DOCUMENT PASSAGE →
----------------

Article 19 An enterprise as a legal person shall apply to the registration authority for making changes in its registration, or for registration for starting operations or for cancelling its registration, whenever it is split up, or merged with others or moved elsewhere, within 30 days after these changes are approved by the department in charge or by the authority for examination and approval.

Chapter VII Cancellation of Registration

Article 20 An enterprise as a legal person shall go through the procedures for cancelling its registration with the registration authority when it closes down, is dissolved, declares bankruptcy or terminates its business operations for other reasons.

Article 21 Whenever an enterprise as a legal person is to cancel its registration, it must submit an application signed by its legal representative, a document of approval issued by the department in charge or by the authority for examination and approval, a certificate showing the completion of the clearing up of its liabilities, or a document showing that a liquidation organization will be responsible for clearing up its creditor's rights and liabilities. The registration authority, after examining and approving the application, shall recall the Business License for Enterprise as a Legal Person, duplicates of the License, take over the official seal of the enterprise, and notify the banks at which it has opened an account of the cancellation of its registration.

Article 22 An enterprise as a legal person, which fails to start operations 6 months after receiving its Business License for Enterprise as a Legal Person or which has ceased its operations for a year, shall be regarded as having closed down, and the registration authority shall recall its Business License for Enterprises as a Legal Person, duplicates of the License, take over its official seal and notify the banks at which it has opened an account of the cancellation of its registration.

Chapter VIII Announcement, Annual Check-up and Control of Certificates

Article 23 The registration authority shall issue registration announcements whenever an enterprise as a legal person starts operations, changes its name or cancels its registration. No other organ shall be entitled to issue such announcements without the approval of the registration authority.

----------------

SUPPLIED INFORMATION →

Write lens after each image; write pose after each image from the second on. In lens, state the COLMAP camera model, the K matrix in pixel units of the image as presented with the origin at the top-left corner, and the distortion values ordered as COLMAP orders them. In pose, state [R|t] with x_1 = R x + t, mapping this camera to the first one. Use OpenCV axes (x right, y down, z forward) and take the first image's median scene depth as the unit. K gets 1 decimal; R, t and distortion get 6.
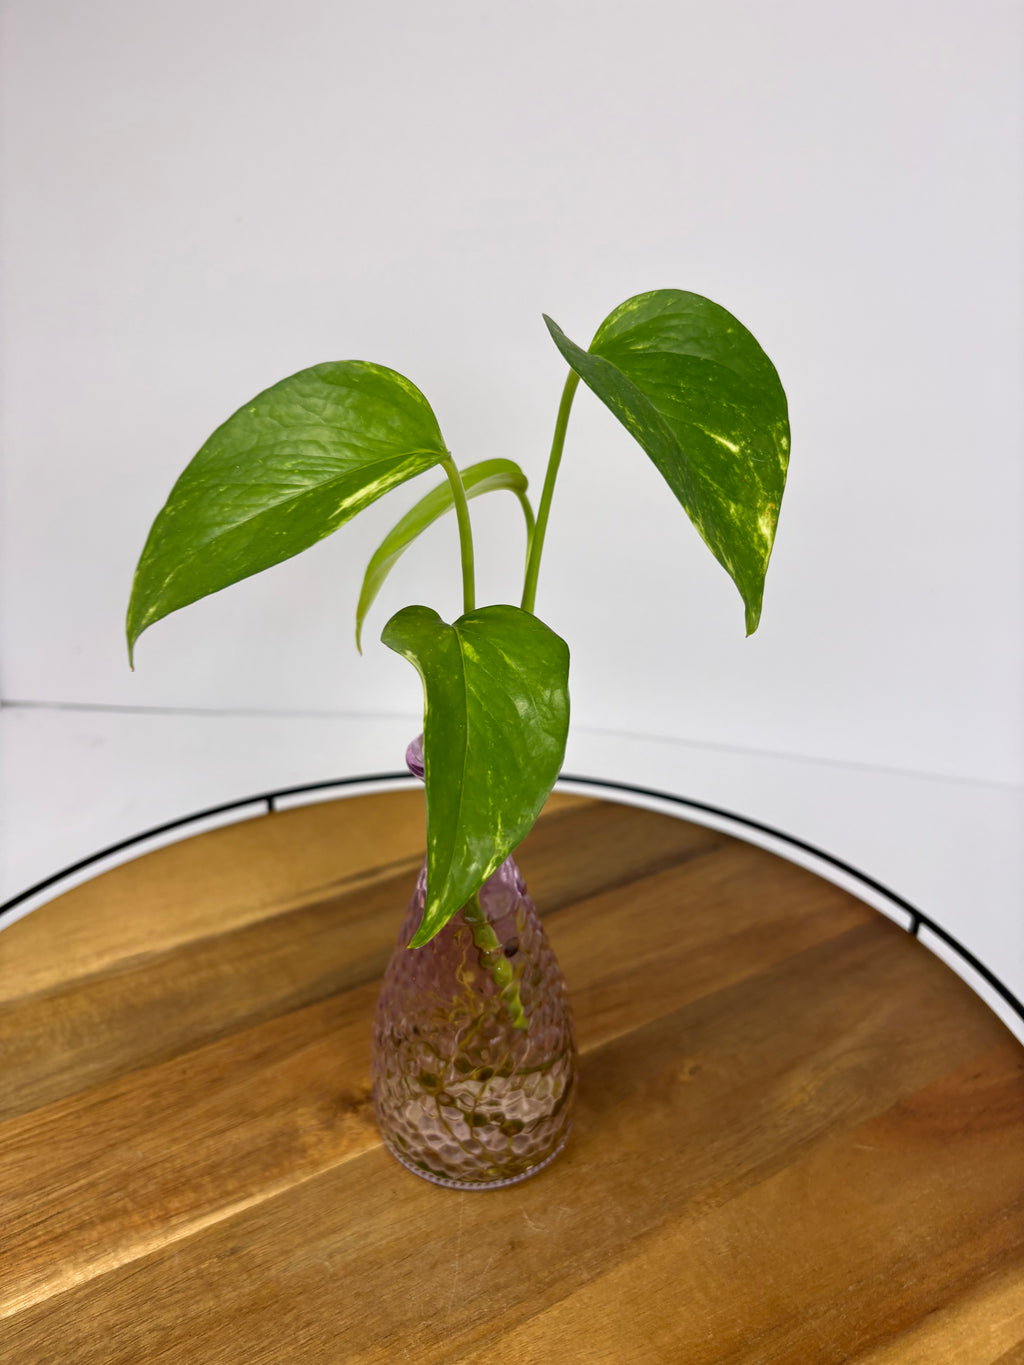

----------------

TASK REQUIREMENTS →
[a] From the enterprise registration text above, reproduce the passage starting at "Article 19 An" and ending at "for other reasons.", word for word.
[b] In the enterprise registration text, how long after receiving its Business License can an enterprise as a legal person go without starting operations before it is regarded as having closed down?

RESULTS FOR EACH TASK →
[a]
Article 19 An enterprise as a legal person shall apply to the registration authority for making changes in its registration, or for registration for starting operations or for cancelling its registration, whenever it is split up, or merged with others or moved elsewhere, within 30 days after these changes are approved by the department in charge or by the authority for examination and approval.

Chapter VII Cancellation of Registration

Article 20 An enterprise as a legal person shall go through the procedures for cancelling its registration with the registration authority when it closes down, is dissolved, declares bankruptcy or terminates its business operations for other reasons.

[b] 6 months.